It can be interesting to look at the larger positions held by the most institutional investors, including those running prominent hedge funds. Steven Cohen founded SAC Capital Advisors in 1992, and since then this group of hedge funds have grown to manage around $14 billion in assets. Controversy has surrounded the funds lately regarding allegations of insider trading, and just last week SAC agreed to pay $602 million in fines to resolve a civil lawsuit. The settlement removes the dark cloud above the firm that caused investors to withdraw $1.7 billion last month.
Regardless of these legal issues, SAC has averaged a 30% gross annual return over the last two decades, making it one of the best performing hedge funds. The funds also have some of the highest fees, charging customers 3% of assets and 50% of the profits each year. The funds hold around 1,900 different positions, which are all listed conveniently on NASDAQ’s website. Let’s take a look at three of the larger positions.
Schlumberger Limited. (NYSE:SLB)
Schlumberger Limited. (NYSE:SLB) is a supplier of technology and information solutions for the oil and gas industry. The company has been around for over 80 years and has seen impressive revenue growth over the past decade. Since 2003 revenue has grown at an annualized rate of about 13%, and that includes a decline in 2009 due to the financial crisis. EPS came in at $4.10 in 2012, still lower than the pre-recession 2008 EPS figure of $4.45. The current P/E ratio is about 19.3 based on the current share price of $79.

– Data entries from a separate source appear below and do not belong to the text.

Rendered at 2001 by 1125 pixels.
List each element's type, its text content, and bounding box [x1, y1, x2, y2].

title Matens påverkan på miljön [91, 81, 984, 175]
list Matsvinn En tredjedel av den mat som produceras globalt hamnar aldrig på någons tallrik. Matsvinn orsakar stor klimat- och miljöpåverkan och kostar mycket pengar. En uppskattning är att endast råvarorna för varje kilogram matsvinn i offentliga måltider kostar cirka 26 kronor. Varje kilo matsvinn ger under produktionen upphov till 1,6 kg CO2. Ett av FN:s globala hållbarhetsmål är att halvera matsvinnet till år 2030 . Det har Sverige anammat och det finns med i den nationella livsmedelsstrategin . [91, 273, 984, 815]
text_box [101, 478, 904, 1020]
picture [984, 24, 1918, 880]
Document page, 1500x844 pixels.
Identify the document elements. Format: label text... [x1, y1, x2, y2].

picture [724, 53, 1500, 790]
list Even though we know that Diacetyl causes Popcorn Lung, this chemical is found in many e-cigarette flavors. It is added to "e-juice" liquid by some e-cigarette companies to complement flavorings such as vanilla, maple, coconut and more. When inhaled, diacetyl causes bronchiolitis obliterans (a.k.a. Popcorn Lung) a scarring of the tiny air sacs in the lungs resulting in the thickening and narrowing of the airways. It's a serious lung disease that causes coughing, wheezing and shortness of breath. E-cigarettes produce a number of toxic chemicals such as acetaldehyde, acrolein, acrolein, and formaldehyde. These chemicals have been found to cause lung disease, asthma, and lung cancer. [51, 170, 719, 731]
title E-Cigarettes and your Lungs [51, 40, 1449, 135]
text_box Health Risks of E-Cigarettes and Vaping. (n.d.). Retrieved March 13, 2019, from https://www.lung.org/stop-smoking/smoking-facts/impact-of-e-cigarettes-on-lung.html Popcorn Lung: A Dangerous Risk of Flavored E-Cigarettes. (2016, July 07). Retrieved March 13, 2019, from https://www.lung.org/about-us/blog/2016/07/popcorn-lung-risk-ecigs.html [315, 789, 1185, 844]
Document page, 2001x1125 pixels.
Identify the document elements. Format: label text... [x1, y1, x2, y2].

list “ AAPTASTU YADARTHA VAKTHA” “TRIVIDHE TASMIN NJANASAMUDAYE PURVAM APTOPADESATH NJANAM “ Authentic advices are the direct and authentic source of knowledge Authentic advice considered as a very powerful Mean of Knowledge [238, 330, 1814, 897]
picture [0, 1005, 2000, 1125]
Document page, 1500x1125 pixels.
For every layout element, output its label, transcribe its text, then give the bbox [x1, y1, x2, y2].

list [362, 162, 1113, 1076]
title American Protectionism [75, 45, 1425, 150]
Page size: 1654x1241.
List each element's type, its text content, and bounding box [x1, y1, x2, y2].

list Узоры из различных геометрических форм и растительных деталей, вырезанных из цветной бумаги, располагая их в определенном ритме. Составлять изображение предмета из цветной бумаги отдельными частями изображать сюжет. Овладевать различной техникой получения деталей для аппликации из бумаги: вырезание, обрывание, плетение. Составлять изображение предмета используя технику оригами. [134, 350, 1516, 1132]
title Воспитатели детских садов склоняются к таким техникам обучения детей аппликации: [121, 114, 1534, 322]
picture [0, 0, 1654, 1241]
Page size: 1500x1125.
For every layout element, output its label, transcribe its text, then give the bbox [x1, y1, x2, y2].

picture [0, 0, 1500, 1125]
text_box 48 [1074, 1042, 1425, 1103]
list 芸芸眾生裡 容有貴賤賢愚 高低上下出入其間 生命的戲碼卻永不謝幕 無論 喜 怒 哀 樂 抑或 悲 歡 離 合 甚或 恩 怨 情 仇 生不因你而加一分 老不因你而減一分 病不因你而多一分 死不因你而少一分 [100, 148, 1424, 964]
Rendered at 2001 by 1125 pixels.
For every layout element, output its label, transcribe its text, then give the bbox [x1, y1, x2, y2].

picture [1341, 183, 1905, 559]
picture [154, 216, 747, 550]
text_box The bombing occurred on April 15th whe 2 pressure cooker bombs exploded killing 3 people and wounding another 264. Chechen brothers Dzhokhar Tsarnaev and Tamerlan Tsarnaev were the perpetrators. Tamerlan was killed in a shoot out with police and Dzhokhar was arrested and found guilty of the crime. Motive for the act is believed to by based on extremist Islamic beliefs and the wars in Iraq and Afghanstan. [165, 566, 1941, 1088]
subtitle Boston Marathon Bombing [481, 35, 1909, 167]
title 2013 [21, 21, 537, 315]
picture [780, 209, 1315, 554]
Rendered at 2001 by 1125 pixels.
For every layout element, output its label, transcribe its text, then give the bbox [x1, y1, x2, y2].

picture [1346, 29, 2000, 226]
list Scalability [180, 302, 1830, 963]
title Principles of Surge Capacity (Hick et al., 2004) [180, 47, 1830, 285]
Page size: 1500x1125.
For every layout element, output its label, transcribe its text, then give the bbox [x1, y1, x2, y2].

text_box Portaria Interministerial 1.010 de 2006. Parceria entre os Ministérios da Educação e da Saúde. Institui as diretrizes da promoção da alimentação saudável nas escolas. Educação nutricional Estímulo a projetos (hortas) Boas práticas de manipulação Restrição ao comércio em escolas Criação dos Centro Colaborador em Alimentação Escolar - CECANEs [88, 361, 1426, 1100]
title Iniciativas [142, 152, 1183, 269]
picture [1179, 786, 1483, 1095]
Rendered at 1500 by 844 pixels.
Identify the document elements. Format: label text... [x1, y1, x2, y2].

Strong growth seems likely to continue as global demand for oil continues to grow. In addition to oil, there is an expectation that natural gas will see a strong increase in demand as a low-cost energy alternative. In fact, Warren Buffett, who’s company owns the major railroad Burlington Northern, has recently stated that the railroad is exploring trains which run on natural gas instead of diesel. If natural gas demand blows up like many think it will, Schlumberger Limited. (NYSE:SLB) could be a big beneficiary.